Una persecución a alta velocidad con un coche embestidor, seis agentes de la Policía Nacional heridos y más de 500 kilos de hachís incautados. Así culminó parte de una operación conjunta entre la Policía Nacional española y la Office Anti-Stupéfiants (OFAST) francesa que ha desarticulado una organización criminal de origen francés dedicada al tráfico internacional de droga con base logística en Cádiz y Girona.
Todo arrancó a principios de abril, tras una Orden Europea de Investigación procedente de Lyon que alertaba de la existencia de un entramado criminal con infraestructura en España. Las pesquisas revelaron que la red utilizaba dos guarderías: una finca en Arcos de la Frontera donde acumulaban el estupefaciente, y un segundo punto en Fornells de la Selva (Girona), desde donde la mercancía partía hacia Francia en vehículos caleteados, es decir, preparados con compartimentos ocultos.
El 10 de abril, los agentes detectaron un vehículo de alta gama saliendo a gran velocidad de la finca gaditana. Poco después, un segundo coche con dos ocupantes embistió un vehículo policial tras no obedecer el alto, dejando a ambos inutilizados. Los ocupantes huyeron a pie pero fueron detenidos. Dentro del coche, robado y con matrículas falsas, había 400 kilos de hachís.

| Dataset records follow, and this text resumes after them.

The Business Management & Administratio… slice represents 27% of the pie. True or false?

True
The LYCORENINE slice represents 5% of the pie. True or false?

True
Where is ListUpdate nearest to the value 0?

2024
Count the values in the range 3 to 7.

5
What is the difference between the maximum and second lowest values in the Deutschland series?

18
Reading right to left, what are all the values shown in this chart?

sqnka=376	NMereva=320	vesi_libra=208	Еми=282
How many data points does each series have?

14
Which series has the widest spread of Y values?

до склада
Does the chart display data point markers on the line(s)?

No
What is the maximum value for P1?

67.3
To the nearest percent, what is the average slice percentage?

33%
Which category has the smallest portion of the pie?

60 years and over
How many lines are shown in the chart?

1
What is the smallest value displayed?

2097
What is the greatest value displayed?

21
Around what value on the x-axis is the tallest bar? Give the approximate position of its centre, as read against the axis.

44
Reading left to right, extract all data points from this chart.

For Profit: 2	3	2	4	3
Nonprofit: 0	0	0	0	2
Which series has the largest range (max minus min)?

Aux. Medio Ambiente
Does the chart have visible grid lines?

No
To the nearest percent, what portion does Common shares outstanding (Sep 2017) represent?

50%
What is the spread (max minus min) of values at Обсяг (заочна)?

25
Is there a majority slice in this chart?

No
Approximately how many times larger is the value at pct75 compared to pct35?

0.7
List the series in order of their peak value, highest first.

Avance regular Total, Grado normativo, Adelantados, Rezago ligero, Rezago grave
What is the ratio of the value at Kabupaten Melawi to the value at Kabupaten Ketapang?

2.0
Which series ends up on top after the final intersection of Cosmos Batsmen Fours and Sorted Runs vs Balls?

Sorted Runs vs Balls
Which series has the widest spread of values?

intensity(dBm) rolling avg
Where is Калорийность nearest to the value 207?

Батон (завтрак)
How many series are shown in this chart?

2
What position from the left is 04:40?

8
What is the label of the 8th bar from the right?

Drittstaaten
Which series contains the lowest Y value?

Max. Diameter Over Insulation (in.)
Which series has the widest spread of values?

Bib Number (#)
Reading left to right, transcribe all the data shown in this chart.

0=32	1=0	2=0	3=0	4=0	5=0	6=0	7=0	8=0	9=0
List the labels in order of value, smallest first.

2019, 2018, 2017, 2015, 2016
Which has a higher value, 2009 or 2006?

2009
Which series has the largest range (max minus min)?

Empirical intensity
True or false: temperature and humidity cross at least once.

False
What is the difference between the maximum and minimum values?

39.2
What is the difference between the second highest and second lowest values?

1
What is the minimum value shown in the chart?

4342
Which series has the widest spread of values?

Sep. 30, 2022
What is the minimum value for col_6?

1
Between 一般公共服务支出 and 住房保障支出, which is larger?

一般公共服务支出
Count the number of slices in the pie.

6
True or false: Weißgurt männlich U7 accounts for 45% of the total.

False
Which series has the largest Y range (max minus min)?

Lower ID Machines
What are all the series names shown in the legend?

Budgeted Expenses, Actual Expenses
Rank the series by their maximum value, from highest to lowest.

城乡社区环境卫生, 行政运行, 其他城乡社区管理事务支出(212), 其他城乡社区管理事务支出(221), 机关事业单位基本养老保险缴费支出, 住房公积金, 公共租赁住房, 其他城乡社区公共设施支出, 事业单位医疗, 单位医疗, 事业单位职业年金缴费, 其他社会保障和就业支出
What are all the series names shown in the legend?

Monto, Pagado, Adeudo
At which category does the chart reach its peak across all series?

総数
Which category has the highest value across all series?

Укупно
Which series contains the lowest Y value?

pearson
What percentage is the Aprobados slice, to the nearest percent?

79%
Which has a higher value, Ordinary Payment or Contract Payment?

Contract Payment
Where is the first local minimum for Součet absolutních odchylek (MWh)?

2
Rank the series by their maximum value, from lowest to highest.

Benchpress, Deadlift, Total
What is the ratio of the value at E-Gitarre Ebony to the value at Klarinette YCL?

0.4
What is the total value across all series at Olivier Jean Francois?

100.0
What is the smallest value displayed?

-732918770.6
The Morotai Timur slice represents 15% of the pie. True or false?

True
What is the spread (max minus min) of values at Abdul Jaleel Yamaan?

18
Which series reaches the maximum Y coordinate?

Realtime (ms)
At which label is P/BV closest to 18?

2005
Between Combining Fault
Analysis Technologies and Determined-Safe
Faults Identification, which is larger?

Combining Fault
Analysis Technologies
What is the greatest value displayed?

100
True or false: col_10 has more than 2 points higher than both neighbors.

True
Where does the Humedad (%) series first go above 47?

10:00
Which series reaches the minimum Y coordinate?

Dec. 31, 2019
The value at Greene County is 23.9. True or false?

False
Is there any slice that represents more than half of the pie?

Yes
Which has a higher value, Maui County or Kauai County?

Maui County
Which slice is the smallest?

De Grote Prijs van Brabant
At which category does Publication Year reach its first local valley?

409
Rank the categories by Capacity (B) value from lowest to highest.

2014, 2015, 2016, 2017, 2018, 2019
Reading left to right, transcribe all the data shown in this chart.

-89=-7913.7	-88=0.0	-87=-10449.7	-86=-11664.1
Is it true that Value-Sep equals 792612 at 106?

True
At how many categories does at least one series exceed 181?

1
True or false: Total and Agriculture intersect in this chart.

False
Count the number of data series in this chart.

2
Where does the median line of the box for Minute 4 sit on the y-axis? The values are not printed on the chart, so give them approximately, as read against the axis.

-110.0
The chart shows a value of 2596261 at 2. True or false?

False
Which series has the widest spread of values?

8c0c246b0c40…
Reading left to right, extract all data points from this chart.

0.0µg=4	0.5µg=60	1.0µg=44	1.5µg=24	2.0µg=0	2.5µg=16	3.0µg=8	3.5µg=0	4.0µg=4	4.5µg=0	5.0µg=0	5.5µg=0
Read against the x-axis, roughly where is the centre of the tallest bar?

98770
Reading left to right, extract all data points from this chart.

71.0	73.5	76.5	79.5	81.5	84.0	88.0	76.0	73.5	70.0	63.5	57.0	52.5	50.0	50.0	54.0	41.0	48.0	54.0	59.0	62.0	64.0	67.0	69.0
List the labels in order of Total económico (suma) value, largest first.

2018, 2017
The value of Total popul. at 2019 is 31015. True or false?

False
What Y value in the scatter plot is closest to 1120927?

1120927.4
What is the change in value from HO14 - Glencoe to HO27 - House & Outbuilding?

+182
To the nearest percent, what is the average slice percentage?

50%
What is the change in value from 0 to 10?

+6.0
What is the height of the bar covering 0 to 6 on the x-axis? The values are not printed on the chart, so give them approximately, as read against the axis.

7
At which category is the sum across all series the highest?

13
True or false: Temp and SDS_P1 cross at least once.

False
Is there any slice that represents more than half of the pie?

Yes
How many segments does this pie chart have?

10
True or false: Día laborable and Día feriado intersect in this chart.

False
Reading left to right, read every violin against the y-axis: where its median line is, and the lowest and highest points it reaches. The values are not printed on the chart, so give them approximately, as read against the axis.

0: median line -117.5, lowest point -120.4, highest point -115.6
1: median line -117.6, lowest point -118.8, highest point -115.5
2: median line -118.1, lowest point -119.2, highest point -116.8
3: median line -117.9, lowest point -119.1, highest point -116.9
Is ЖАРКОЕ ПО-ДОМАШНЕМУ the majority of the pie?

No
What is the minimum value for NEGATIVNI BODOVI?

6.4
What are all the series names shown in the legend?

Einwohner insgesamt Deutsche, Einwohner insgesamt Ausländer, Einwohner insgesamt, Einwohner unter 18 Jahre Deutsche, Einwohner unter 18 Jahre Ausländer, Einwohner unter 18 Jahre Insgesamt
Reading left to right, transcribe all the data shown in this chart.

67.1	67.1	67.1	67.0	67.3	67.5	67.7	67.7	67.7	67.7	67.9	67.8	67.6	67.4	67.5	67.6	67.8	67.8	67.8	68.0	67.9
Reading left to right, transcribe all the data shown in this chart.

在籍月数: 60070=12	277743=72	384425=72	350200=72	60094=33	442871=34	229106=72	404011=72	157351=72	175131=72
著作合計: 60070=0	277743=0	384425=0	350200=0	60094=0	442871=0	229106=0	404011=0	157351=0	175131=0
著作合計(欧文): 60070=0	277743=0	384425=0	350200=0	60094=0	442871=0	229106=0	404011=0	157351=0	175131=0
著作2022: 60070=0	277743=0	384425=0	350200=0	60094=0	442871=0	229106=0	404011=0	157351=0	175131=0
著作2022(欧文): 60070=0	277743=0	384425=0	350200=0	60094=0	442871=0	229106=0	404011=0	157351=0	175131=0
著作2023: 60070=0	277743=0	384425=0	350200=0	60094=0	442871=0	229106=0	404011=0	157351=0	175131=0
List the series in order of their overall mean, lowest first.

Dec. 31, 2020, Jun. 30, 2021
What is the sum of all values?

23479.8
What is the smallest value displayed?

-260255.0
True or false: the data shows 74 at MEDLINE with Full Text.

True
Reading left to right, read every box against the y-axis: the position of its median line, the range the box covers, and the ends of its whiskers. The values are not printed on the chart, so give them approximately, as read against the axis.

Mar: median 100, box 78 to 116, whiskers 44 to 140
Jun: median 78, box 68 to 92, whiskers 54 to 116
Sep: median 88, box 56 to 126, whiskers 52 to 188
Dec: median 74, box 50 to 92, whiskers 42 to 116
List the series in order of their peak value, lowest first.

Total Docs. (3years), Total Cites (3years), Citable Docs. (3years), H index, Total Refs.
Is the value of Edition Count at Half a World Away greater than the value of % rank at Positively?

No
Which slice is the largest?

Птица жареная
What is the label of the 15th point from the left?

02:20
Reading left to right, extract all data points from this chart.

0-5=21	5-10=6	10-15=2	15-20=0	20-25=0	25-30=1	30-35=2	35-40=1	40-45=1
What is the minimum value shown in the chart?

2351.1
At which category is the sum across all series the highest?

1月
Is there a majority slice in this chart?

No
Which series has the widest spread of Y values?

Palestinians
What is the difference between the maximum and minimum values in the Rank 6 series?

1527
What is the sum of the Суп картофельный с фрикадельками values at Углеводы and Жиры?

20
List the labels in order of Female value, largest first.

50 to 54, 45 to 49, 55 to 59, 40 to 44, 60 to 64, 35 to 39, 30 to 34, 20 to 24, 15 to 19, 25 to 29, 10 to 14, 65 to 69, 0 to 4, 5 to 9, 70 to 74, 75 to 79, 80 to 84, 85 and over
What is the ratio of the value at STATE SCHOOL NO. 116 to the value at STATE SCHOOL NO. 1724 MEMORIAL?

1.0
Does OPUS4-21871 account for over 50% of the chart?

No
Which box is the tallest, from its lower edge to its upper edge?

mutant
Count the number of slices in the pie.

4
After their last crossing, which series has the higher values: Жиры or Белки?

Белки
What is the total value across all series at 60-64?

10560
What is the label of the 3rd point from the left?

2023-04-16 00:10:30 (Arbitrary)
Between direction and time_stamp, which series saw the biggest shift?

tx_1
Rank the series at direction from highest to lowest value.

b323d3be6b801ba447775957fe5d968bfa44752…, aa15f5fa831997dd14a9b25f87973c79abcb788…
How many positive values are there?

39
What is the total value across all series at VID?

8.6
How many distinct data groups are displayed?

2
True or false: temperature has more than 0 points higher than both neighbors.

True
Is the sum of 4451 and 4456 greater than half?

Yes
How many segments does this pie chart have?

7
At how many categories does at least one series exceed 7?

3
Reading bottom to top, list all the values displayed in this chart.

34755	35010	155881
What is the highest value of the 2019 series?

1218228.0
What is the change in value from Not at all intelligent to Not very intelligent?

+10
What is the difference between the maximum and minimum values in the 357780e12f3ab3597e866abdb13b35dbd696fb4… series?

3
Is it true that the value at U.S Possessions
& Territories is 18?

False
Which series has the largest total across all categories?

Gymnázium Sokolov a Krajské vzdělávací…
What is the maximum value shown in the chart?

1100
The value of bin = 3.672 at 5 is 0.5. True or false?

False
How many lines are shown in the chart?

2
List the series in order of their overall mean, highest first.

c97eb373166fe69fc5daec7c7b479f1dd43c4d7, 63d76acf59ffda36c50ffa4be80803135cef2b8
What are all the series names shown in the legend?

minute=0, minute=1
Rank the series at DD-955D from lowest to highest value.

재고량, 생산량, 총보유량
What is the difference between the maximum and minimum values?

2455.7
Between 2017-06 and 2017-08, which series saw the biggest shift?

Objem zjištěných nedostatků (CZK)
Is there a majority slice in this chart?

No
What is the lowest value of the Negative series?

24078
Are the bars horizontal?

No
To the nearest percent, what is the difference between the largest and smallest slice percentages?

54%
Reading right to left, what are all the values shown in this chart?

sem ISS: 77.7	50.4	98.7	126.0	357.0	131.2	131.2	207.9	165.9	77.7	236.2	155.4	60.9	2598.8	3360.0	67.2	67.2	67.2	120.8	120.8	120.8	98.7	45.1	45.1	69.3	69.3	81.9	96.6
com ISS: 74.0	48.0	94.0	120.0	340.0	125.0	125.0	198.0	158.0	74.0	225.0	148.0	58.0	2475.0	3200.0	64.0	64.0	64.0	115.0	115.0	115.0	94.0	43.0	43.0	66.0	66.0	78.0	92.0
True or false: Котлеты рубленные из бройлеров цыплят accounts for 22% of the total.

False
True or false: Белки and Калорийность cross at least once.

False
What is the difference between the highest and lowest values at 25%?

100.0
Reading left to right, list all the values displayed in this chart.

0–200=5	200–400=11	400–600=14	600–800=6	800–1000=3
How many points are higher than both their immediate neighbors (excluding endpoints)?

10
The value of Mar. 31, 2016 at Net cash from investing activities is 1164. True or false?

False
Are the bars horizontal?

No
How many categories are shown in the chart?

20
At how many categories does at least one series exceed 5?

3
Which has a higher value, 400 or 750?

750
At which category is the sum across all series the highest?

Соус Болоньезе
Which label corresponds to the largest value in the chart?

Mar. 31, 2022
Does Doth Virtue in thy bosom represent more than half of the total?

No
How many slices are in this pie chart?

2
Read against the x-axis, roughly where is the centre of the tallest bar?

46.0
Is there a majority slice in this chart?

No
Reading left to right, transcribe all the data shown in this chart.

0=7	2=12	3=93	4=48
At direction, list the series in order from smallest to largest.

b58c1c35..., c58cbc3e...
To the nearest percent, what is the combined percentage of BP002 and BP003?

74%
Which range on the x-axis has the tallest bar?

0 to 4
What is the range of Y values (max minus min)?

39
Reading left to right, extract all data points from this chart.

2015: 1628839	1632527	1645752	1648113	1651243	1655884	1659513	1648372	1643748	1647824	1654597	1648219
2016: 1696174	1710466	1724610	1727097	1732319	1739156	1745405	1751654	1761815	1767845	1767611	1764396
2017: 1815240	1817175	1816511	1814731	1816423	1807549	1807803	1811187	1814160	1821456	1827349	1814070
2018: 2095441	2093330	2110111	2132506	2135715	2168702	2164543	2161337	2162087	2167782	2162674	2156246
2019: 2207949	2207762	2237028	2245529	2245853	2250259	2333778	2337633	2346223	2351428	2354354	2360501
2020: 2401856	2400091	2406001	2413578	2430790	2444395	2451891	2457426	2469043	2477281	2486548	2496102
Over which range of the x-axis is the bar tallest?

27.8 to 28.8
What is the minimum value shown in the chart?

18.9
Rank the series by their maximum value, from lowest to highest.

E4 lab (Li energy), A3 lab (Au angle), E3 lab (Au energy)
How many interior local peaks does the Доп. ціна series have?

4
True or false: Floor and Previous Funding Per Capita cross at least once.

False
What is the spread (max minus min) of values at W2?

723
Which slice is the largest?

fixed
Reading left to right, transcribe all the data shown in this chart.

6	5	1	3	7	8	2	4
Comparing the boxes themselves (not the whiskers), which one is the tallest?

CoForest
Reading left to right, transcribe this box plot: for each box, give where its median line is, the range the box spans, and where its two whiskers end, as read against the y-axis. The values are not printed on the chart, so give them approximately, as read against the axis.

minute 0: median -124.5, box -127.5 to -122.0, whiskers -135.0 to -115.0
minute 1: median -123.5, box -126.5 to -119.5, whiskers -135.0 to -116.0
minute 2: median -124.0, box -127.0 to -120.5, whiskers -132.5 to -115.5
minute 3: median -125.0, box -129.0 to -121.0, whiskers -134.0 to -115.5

El registro posterior en la guardería de Girona deparó nuevos hallazgos: 155 kilos más de hachís, una máquina contadora de billetes, un arma corta, dos fusiles de asalto cargados y una troqueladora con placas de matrícula falsas —españolas y francesas— que usaban para dificultar el rastreo policial.
En total, tres personas fueron detenidas en España e ingresaron en prisión por tráfico de drogas, pertenencia a organización criminal, lesiones, falsedad documental, receptación y atentado a agente de la autoridad. Paralelamente, la OFAST arrestó a otros cuatro miembros de la red en Francia. La investigación, no obstante, sigue abierta y no se descartan nuevos arrestos.